FOMC Meeting Preview: Three Key Themes to Watch
Matt Weller, CFA, CMT June 9, 2020 3:27 PM
Chairman Powell could prioritize pulling back stimulus to reinforce the Fed’s independence from political influence.
Ironically, as central banks across the globe have become more relevant than ever to the smooth functioning and valuation of financial markets, their scheduled monetary policy meetings have declined in terms of market significance. Put simply, central banks like the Federal Reserve have been introducing new measures and policies on an “as needed” basis, rather than waiting weeks for their next monetary policy meeting.
We’ve seen this exact dynamic play out already this week, with the Fed opting to expand its “Main Street” lending program yesterday, a mere two days before its regularly scheduled meeting, in an effort to support small- and mid-sized businesses as soon as possible. With interest rates already pinned to 0.0% and the Fed steadfastly refusing to entertain negative rates, traders should get accustomed to the central bank relying on non-traditional monetary policy tools for the foreseeable future.

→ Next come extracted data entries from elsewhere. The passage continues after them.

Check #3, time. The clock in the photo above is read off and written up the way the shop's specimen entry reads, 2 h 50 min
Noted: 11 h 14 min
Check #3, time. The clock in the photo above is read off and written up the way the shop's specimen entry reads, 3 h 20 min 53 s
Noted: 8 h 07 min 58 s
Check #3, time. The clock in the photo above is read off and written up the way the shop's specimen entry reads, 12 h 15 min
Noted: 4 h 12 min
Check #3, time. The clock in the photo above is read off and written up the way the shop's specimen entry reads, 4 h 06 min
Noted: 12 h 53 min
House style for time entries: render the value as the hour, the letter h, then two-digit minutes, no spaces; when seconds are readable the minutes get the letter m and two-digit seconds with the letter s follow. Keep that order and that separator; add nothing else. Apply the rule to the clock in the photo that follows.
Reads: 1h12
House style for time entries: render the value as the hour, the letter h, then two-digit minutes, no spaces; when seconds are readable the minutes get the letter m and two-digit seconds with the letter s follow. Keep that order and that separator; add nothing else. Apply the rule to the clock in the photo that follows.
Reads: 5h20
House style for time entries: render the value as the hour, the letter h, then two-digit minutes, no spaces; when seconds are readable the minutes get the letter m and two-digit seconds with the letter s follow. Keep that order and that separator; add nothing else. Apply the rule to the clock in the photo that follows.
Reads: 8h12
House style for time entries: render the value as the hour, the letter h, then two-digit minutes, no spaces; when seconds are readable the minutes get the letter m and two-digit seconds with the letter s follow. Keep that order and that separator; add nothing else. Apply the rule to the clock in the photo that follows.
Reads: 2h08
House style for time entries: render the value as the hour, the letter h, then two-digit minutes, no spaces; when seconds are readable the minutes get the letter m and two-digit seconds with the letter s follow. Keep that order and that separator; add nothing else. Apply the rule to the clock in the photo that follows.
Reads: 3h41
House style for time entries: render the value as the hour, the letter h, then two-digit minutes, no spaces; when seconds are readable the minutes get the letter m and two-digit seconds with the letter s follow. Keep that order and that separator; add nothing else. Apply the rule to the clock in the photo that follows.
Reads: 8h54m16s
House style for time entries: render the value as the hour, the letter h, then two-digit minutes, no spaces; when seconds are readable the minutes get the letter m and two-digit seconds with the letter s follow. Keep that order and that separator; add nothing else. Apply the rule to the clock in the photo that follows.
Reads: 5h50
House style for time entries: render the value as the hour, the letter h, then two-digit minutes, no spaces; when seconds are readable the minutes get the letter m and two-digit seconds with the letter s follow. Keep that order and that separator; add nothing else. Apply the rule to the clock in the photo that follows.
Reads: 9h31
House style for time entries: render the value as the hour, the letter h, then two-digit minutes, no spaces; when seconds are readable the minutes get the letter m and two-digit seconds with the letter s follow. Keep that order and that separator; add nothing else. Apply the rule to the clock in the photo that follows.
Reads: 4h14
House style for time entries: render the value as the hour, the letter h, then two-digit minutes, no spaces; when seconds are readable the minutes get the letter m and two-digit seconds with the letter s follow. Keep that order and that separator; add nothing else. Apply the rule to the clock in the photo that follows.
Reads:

When it comes to this week’s meeting, traders should focus on three key themes:
1) Economic Projections
After forgoing quarterly projections in March given the elevated uncertainty, all indications suggest that the Fed will update its economic outlook this time around. While there will no doubt be a wider-than-usual range of uncertainty around all the projections, traders will key in on forecasts for economic growth, inflation, and of course, interest rates (the infamous “dot plot”).
In recent weeks, other central banks have upgraded their predictions for economic growth from the highly pessimistic outlooks given in March and April, but there’s no denying that Q2 is likely to be the worst economic contraction since at least the Great Depression; of note, the Atlanta Fed’s GDPNow forecast currently projects a staggering -54% annualized decline in Q2. Nonetheless, forward-looking traders will be more interested in the Fed’s projections for the (presumed) recovery in the second half of the year.
Finally, readers should also keep a close eye on the “dot plot” of interest rate expectations. The median central banker is likely to project interest rates remaining at 0.0% through 2022, but any dispersion (say, above 0.5% or into negative territory) could provide a hint of which way some of the fringe central bankers are leaning.
2) Potential for Yield Curve Control (YCC)
Over the weekend, the Wall Street Journal reported that the Fed was “thinking hard about” yield curve control. In this type of program, the central bank would take measures to ensure certain longer-term interest rates do not rise sharply. Traditionally, central banks have their biggest influence on short-term interest rates, but Powell and Company could be looking at ways to influence longer maturities as the 10yr-2yr treasury spread just hit its highest levels since early 2018, despite the weak economy.
3) Any Hints About Reining in Easing Measures
Finally, and perhaps most importantly, traders will watch for indications that the FOMC could rein in some of its stimulus measures in the coming weeks. The optics of the worst unemployment rate in a century combined with stock markets near record highs has led to public skepticism of the Fed’s independence (see the popular “Money printer go BRRRRRR!” meme as an example). Though each individual action the central bank has taken over the last few months was justifiable at the time, it’s led to a confusing cacophony of opaque stimulus programs including CPFF, PDCF, MMFLF, PMCCF, SMCCF, TALF, PPPLF and MLP. With less than five months to go ahead of the US election, Chairman Powell could prioritize pulling back stimulus to reinforce the Fed’s independence from political influence.
Source: GAIN Capital
Potential Market Reaction
Of course, all the above background information is useful to traders only insofar as it impacts financial markets. In that vein, if Chairman Powell leaves the door open to negative interest rates or intimates that the Fed still has plenty of ammo to stimulate the economy, US stock indices could extend their gains toward record highs, with the US dollar as a potential casuality. On the other hand, any discussion around reining in stimulus could prompt exuberant equity traders to reconsider the dour underlying economic situation. This scenario could lead to a pullback in US stocks and support the beaten-down greenback.